2 July 2020| | 3 min read
Planned bridge closures to encourage healthier ways to get around and safer streets in neighbourhoods
Further measures to improve road safety in local neighbourhoods are being put in place by Newcastle City Council.
A series of bridges in local areas that have been identified as being used by higher levels of traffic than is appropriate, will be closed to traffic to meet the rising demand for better walking and cycling facilities in residential areas.
Five bridges have initially been identified, as part of a rolling programme of improvements for local areas, which include reducing traffic levels in neighbourhoods, social distancing measures in local shopping areas and developing safe routes for children to walk and cycle to schools.
The bridges include:
Salters Bridge, Parklands ward
Castle Farm Road, Dene and South Gosforth
Haldane Bridge, South Jesmond
Argyle Street Bridge, Ouseburn
Stoneyhurst Bridge, Dene and South Gosforth
All the bridges are key routes for people walking or cycling to local schools or amenities but suffer from high levels of traffic cutting through residential streets rather than using more appropriate routes. The council want to reduce the levels of traffic in local residential areas and by closing off these routes, are acting to stop unnecessary traffic from driving through local streets.
Using Experimental Traffic Regulation Orders, the council has the legal powers to close the bridges by early August, which will ensure statutory consultees have time to consider the proposals. By using experimental legal orders, the council is indicating its intention to make these closures permanent, but a public consultation period will take place for the first six months after the closures are put in place. During this time, residents can leave feedback and comments on the closure, and these will be considered before a final decision is made on whether or not to make the changes permanent.
Cllr Arlene Ainsley, cabinet member for transport and air quality said: “Keeping our communities safe and encouraging greener, cleaner and safer ways of travel in local neighbourhoods is the focus of this programme of work.
“I am delighted by the public’s increased appetite for walking and cycling opportunities and this first package of measures will allow a small investment to have big improvements. By closing these small bridges to vehicles, we can ensure that people can enjoy their neighbourhoods more and feel safer getting around by walking or on their bikes.
“Although these schemes were developed to aid social distancing, they also form part of our wider ambitions to ensure a safer, greener, cleaner transport network across the city – and safer neighbourhoods that are not choked by traffic and pollution.”

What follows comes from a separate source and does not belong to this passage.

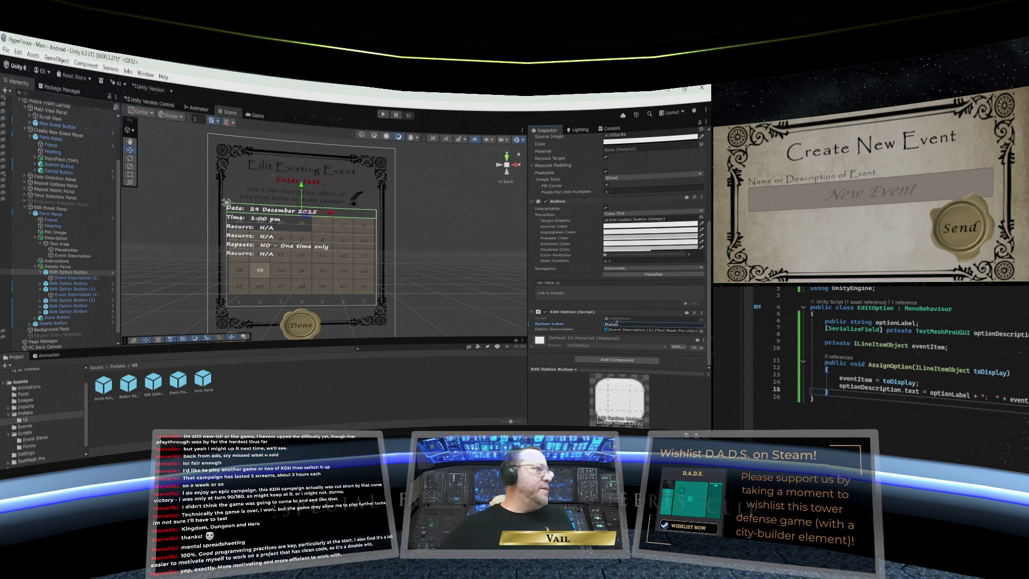
click(72, 285)
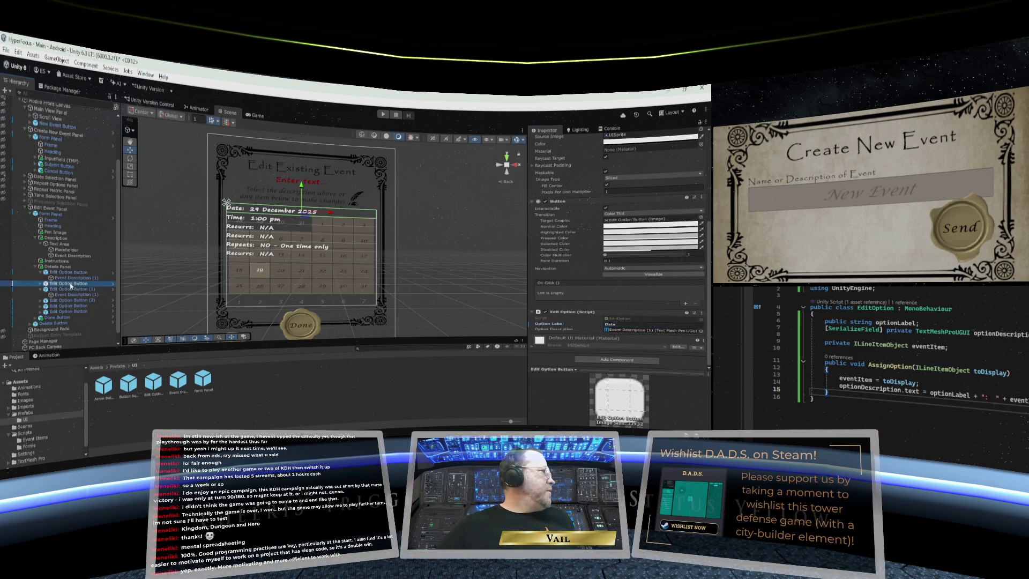
click(622, 326)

Salters Bridge was closed for two-years in July 2017 in a bid to stop significant diversions and to ease congestion during the £13.5 million revamp of Killingworth Road. The closure was made as a temporary change relating to the roadworks, with the council indicating that a long-term decision would be made at a later date. Since the bridge re-opened, the council has had to issue warnings to drivers of HGVs and other large vehicles for ignoring weight restrictions on a 3.5 tonne, Grade 1 listed mediaeval bridge. Tens of thousands of vehicles were also clocked speeding in the area.
In Jesmond, several changes have been made in the Brandling Village area to help facilitate increasing numbers of people and cycling, as well as to alleviate some of the issues associated with school traffic in the area. Feedback on these changes from residents has been acted upon, with new measures being installed from this week, including changes to footways to help people recognise park entrances on Brandling Park, some resurfacing to help highlight locations where people on bikes will be crossing junctions and also additional signage and new road markings. These improvements will facilitate the closure to Haldane Bridge, which has been the subject of a petition received by the council last year.
Many of the bridges have been the subject to local campaigning to close them to vehicles and while some residents may want access to remain open, the council believes there will also be high levels of support within local communities.
By using experimental legal orders, it enables people the opportunity to experience the changes for several months before deciding their views.
Statutory consultation will begin in the next few days, and legal orders drafted, with the closures in place from early August. The council will then install large temporary cylinders or other suitable items will be in place to stop vehicles passing. The formal public consultation will then start, and the council will publicise how the public can take part.
As well as reducing traffic in local neighbourhoods, in the coming weeks and months, the council will be looking at making further changes to the city-wide transport system including improving bus priority on key routes and reducing traffic and ensuring all roads are 20mph speed limits around schools.